# Did You Go To Easter Parades When You Were Young?



## OneEyedDiva (Apr 1, 2021)

I seem to remember going to at least one which was a couple of blocks from where we lived.  Easter Sunday was always super dress up day, though the church ladies got dressed up every Sunday. Easter Sunday they wore their (even more) fabulous hats. We girls wore our Easter dresses and little Easter bonnets. We wore patent leather shoes and carried our little purses. 

Did you get all dressed up and go to the Easter parade?


----------



## jujube (Apr 1, 2021)

I don't remember a parade but we sure gussied up for Easter.


----------



## Aunt Bea (Apr 1, 2021)

No parades or Easter egg hunts.  We always had bountiful Easter baskets and we did get dressed up in new clothes for church, sometimes an outdoor sunrise service.   We remained dressed up until after a very, very, long Easter dinner.

This old photo of Fats Domino and his family reminds me of Easter in America when I was a kid.


----------



## OneEyedDiva (Apr 1, 2021)

Aunt Bea said:


> No parades or Easter egg hunts.  We always had bountiful Easter baskets and we did get dressed up in new clothes for church, sometimes an outdoor sunrise service.   We remained dressed up until after a very, very, long Easter dinner.
> 
> This old photo of Fats Domino and his family reminds me of Easter in America when I was a kid.
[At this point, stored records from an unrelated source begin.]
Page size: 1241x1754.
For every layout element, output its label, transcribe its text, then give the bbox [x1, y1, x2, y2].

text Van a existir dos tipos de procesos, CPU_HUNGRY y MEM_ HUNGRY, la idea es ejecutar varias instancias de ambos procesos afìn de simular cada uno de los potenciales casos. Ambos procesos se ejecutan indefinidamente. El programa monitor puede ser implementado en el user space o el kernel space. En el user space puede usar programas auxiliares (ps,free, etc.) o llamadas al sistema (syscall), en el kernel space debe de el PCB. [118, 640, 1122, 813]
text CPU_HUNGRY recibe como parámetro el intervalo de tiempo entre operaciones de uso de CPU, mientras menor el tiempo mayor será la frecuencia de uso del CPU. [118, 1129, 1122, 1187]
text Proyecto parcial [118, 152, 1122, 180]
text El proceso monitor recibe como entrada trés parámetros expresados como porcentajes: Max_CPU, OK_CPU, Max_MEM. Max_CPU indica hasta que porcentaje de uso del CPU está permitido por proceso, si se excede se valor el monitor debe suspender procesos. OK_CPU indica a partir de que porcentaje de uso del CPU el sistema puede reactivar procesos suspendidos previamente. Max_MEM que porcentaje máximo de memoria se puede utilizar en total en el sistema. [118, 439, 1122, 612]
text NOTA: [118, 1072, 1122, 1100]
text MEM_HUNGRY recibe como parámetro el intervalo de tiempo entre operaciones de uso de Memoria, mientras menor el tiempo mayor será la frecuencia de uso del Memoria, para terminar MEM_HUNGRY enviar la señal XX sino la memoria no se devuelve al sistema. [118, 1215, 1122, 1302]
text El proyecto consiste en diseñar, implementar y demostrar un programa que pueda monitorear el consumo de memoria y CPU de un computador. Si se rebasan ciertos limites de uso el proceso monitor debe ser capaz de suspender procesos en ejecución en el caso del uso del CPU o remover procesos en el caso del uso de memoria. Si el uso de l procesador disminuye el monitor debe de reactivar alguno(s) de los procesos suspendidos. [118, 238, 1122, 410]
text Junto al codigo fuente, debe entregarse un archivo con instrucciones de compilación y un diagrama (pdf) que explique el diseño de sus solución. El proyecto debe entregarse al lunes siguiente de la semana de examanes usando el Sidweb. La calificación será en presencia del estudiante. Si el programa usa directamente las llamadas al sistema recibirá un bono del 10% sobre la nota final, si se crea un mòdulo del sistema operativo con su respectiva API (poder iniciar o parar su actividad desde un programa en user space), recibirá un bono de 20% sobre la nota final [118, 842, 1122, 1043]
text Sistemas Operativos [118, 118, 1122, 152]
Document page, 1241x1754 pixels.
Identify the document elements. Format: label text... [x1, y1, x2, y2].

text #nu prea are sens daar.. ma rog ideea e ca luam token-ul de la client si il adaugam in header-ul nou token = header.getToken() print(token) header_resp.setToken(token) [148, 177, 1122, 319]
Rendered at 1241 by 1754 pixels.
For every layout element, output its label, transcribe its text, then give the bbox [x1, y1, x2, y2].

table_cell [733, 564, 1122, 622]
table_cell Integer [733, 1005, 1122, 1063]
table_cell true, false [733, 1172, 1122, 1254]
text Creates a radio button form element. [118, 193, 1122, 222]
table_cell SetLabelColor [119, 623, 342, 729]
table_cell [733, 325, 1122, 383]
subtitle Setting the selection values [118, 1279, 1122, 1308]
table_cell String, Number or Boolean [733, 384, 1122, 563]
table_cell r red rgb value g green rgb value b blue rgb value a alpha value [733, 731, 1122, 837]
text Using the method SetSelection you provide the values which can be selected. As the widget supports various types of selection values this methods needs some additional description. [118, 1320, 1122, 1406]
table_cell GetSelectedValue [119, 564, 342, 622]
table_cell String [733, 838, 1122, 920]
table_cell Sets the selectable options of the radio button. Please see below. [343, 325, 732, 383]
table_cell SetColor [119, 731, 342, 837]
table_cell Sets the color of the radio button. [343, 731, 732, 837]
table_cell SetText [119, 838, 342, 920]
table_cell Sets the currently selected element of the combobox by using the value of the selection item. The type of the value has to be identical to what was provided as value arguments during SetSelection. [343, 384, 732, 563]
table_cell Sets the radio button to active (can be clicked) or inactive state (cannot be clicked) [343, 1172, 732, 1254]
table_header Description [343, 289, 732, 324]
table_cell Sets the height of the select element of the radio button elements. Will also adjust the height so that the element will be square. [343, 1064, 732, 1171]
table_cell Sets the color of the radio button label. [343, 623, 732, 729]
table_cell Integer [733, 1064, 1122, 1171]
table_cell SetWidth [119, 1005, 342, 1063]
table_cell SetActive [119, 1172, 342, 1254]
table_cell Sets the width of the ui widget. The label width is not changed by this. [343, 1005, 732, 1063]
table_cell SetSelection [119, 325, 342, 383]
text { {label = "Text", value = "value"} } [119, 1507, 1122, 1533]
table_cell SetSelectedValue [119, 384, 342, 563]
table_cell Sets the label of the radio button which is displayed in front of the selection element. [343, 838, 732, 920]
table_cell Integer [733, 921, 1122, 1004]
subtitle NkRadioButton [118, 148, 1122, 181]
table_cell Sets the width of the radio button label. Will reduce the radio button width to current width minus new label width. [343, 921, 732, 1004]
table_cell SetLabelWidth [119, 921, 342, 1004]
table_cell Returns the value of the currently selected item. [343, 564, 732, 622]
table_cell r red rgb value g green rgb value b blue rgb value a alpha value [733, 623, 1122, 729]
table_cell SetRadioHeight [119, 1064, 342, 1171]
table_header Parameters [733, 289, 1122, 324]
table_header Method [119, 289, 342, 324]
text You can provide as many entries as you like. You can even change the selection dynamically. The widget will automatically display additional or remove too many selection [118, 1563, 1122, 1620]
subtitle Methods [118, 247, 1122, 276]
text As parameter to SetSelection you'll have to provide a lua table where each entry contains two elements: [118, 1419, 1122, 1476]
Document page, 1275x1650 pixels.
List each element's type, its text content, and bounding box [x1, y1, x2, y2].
What a nice photo Aunt Bea. I never saw anything else about him having a family. I'm surprised the wife and girls are not wearing hats though. Still they are looking mighty fine.


----------



## Linda (Apr 1, 2021)

No I never have. No parade, no going to church, no Easter bonnet and new outfit.  It looked nice on the outside looking in but it was never a part of my life.


----------



## MarciKS (Apr 1, 2021)

Don't ever recall any Easter parades. Just an egg hunt.


----------